Compute the remaining need of each process as Max minus Allocation: X needs 8 − 4 = 4 units, Y needs 7 − 1 = 6 units, Z needs 5 − 3 = 2 units.
Test request (i): X asks for 2 units, within its need (4) and the available pool (2), so it can be handed out. But after granting it, available drops to 0 and X's own remaining need is still 2 units, which nothing can supply, so no process can finish and the state becomes unsafe.
Test request (ii): Y asks for 2 units, also within its need (6) and the available pool (2). After granting it, available again drops to 0, and Y's own remaining need is still 4 units, so again nothing can finish, and the state becomes unsafe.

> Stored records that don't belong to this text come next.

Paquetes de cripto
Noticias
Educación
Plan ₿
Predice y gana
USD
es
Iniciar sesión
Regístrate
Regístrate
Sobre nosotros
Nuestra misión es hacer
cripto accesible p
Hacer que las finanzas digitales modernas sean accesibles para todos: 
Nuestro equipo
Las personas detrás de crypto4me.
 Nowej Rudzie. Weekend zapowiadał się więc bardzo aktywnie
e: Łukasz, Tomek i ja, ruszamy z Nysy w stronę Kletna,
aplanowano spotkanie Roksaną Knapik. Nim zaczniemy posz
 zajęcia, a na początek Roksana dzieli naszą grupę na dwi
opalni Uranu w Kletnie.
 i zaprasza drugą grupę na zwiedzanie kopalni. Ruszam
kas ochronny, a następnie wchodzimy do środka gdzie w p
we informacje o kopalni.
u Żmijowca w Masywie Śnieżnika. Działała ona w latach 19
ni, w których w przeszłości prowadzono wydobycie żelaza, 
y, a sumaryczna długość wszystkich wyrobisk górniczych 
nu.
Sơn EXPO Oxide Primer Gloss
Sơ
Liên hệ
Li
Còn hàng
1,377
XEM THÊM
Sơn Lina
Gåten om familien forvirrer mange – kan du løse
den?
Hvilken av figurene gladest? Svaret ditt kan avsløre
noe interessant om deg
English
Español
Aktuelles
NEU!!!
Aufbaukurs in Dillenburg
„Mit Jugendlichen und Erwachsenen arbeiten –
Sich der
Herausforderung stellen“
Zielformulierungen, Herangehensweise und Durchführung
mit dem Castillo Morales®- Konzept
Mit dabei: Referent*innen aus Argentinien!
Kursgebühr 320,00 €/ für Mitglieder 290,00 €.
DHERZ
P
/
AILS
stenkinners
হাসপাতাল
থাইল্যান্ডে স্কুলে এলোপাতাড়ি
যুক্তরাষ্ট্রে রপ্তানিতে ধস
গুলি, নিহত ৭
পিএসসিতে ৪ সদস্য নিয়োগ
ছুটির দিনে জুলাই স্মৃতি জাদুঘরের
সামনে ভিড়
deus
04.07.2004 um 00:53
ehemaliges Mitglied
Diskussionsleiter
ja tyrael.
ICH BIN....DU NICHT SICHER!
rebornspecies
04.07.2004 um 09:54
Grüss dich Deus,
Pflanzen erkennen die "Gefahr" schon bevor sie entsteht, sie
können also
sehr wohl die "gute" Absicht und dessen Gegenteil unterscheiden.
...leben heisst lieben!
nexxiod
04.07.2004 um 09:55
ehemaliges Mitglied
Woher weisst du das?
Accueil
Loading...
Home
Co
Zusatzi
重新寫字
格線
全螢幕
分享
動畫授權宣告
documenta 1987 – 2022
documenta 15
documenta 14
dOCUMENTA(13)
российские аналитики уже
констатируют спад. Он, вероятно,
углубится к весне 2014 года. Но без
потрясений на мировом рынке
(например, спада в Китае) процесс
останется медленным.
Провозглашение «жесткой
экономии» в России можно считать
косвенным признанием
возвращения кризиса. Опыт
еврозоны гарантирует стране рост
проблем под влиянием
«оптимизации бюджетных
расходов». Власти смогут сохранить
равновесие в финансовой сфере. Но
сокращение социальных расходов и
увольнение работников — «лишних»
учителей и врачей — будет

Test request (iii): Z asks for 2 units, which exactly matches Z's remaining need. After granting it, Z's remaining need becomes 0, so Z finishes immediately and releases its full allocation of 5 units back to the pool. That refill of 5 lets X finish next (X's need of 4 is now covered), and X's release then lets Y finish (Y's need of 6 is now covered) — a complete safe sequence Z, X, Y exists.
Cross-check: Requests (i) and (ii) together would need 4 units at once, more than the 2 units actually available, so they could not even be granted simultaneously — reinforcing that only isolating request (iii) keeps the system safe. Tracking the total also confirms nothing is lost: after Z, X, and Y finish in turn, the full 10 units (5 + 4 + 1) are back with the system.
Hence, for the system to remain in a safe state, only request (iii) must be granted.